Computes element-wise hard sigmoid of x.
"""
x = (0.2 * x) + 0.5
x = F.threshold(-x, -1, -1)
x = F.threshold(-x, 0, 0)
return x
class LSTM(nn.Module):
def __init__(self):
super().__init__()
self.embedding = nn.Embedding(16, 10)
self.lstm = nn.LSTM(10, 50)
self.dropout = nn.Dropout(0.1)
self.fc = nn.Linear(50, 16)
def forward(self, x):
x = self.embedding(x)
x, _ = self.lstm(x, None)
x = x[:,-1,:]
x = self.dropout(x)
x = self.fc(x)
x = hard_sigmoid(x)
return x
device = torch.device("cuda:0" if torch.cuda.is_available() else "cpu")
model = LSTM(10, 50, 16, 16).to(device)
criterion = nn.BCELoss()
optimizer = optim.Adam(model.parameters())

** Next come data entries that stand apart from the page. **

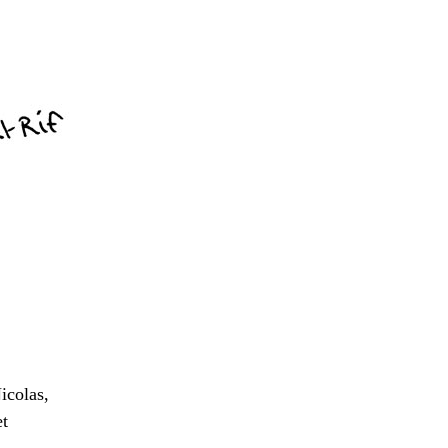
icolas,
et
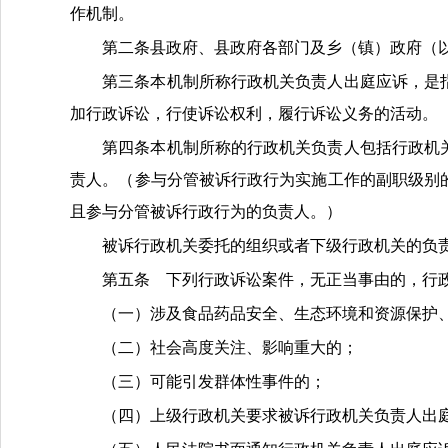
作机制
。
第二条
县
政府
、县
政府各部门
及乡（镇）政府
（
第三条
本机制所称行政机关负责人出庭应诉，是
加行政诉讼，行使诉讼权利，履行诉讼义务的活动。
第四条
本
机制
所称的行政机关负责人包括行政机
责人
。
（参与分管被诉行政行为实施工作的副职级别
且参与分管被诉行政行为的负责人。
）
被诉行政机关委托的组织或者下级行政机关的负
第五条
下列行政诉讼案件，无正当事由的，行
（一）
涉及食品药品安全、生态环境和资源保护
（二）
社会高度关注、影响重大的；
（三）
可能引发群体性事件的；
（四）
上级行政机关要求被诉行政机关负责人出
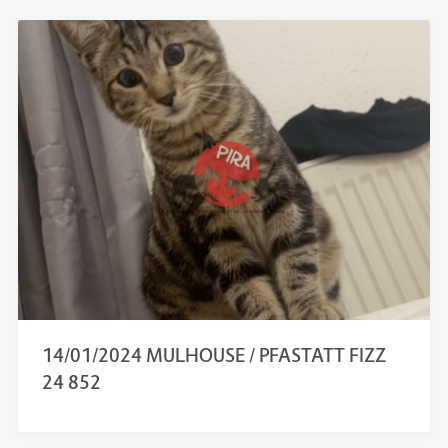
14/01/2024 MULHOUSE / PFASTATT FIZZ
24 852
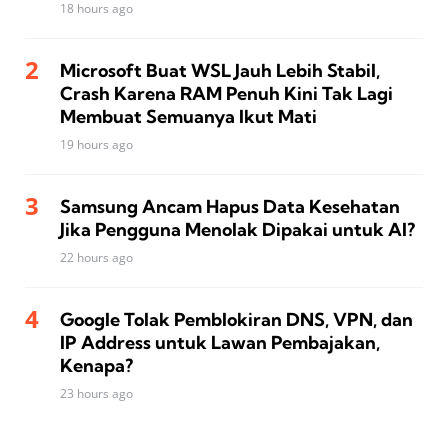
18 hours ago
Microsoft Buat WSL Jauh Lebih Stabil,
Crash Karena RAM Penuh Kini Tak Lagi
Membuat Semuanya Ikut Mati
19 hours ago
Samsung Ancam Hapus Data Kesehatan
Jika Pengguna Menolak Dipakai untuk AI?
22 hours ago
Google Tolak Pemblokiran DNS, VPN, dan
IP Address untuk Lawan Pembajakan,
Kenapa?
23 hours ago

training_set = TensorDataset(X_train, y_train)
train_loader = DataLoader(training_set, batch_size=256, shuffle=False)
test_set = TensorDataset(X_test, y_test)
test_loader = DataLoader(test_set, batch_size=256, shuffle=False)

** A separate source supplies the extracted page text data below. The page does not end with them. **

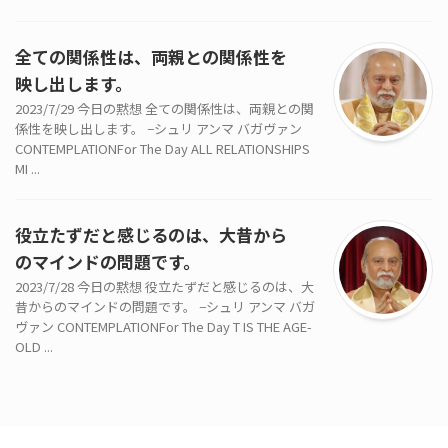
全ての関係性は、両親との関係性を
映し出します。
2023/7/29 今日の黙想 全ての関係性は、両親との関
係性を映し出します。 −シュリ アンマ バガヴァン
CONTEMPLATIONFor The Day ALL RELATIONSHIPS
MI ...
役立たずだと感じるのは、大昔から
のマインドの問題です。
2023/7/28 今日の黙想 役立たずだと感じるのは、大
昔からのマインドの問題です。 −シュリ アンマ バガ
ヴァン CONTEMPLATIONFor The Day T IS THE AGE-
OLD ...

def Train_LSTM(num_epochs):
hist = np.zeros(num_epochs)
for t in range(num_epochs):
running_loss = 0.0
model.train()
for inputs, labels in train_loader:
optimizer.zero_grad()
y_pred = model(inputs)
loss = criterion(y_pred, labels)
loss.backward()
optimizer.step()
running_loss += loss.item()
print("Epoch ", t+1, "Training loss: ", running_loss/len(train_loader))
hist[t] = running_loss
However, the training loss for these two models differ. Here is the result for Keras model:
Epoch 1/20 loss: 0.3668 - acc: 0.8220
Epoch 2/20 loss: 0.3186 - acc: 0.8366
Epoch 3/20 loss: 0.2893 - acc: 0.8529
Epoch 4/20 loss: 0.2680 - acc: 0.8673
Epoch 5/20 loss: 0.2461 - acc: 0.8818
Epoch 6/20 loss: 0.2292 - acc: 0.8918
Epoch 7/20 loss: 0.2153 - acc: 0.8994
Epoch 8/20 loss: 0.2037 - acc: 0.9053
Epoch 9/20 loss: 0.1955 - acc: 0.9098
Epoch 10/20 loss: 0.1884 - acc: 0.9134
Epoch 11/20 loss: 0.1804 - acc: 0.9173
Epoch 12/20 loss: 0.1749 - acc: 0.9198
Epoch 13/20 loss: 0.1705 - acc: 0.9218
Epoch 14/20 loss: 0.1655 - acc: 0.9242
Epoch 15/20 loss: 0.1600 - acc: 0.9267
Epoch 16/20 loss: 0.1580 - acc: 0.9275
Epoch 17/20 loss: 0.1537 - acc: 0.9292
Epoch 18/20 loss: 0.1506 - acc: 0.9306
Epoch 19/20 loss: 0.1485 - acc: 0.9315
Epoch 20/20 loss: 0.1442 - acc: 0.9332
Here is the result for PyTorch model:
Epoch 1 Training loss: 0.3904338072785331
Epoch 2 Training loss: 0.3710213891228142
Epoch 3 Training loss: 0.3628670514163459
Epoch 4 Training loss: 0.3596793907453947
Epoch 5 Training loss: 0.35954090678478445
Epoch 6 Training loss: 0.35725244792068706
Epoch 7 Training loss: 0.3549379930852929
Epoch 8 Training loss: 0.35340563144982623
Epoch 9 Training loss: 0.35231793117340265
Epoch 10 Training loss: 0.349751780214517
Epoch 11 Training loss: 0.3518899157452766
Epoch 12 Training loss: 0.3493136685065296
Epoch 13 Training loss: 0.3415819657656848
Epoch 14 Training loss: 0.33805217672034604
Epoch 15 Training loss: 0.32990270841609487
Epoch 16 Training loss: 0.3201482021595206
Epoch 17 Training loss: 0.3118191622483456
Epoch 18 Training loss: 0.305637656117949
Epoch 19 Training loss: 0.29569833011121094
Epoch 20 Training loss: 0.3000877904884346
I’m not sure how to fix this problem. Any suggestion would be helpful.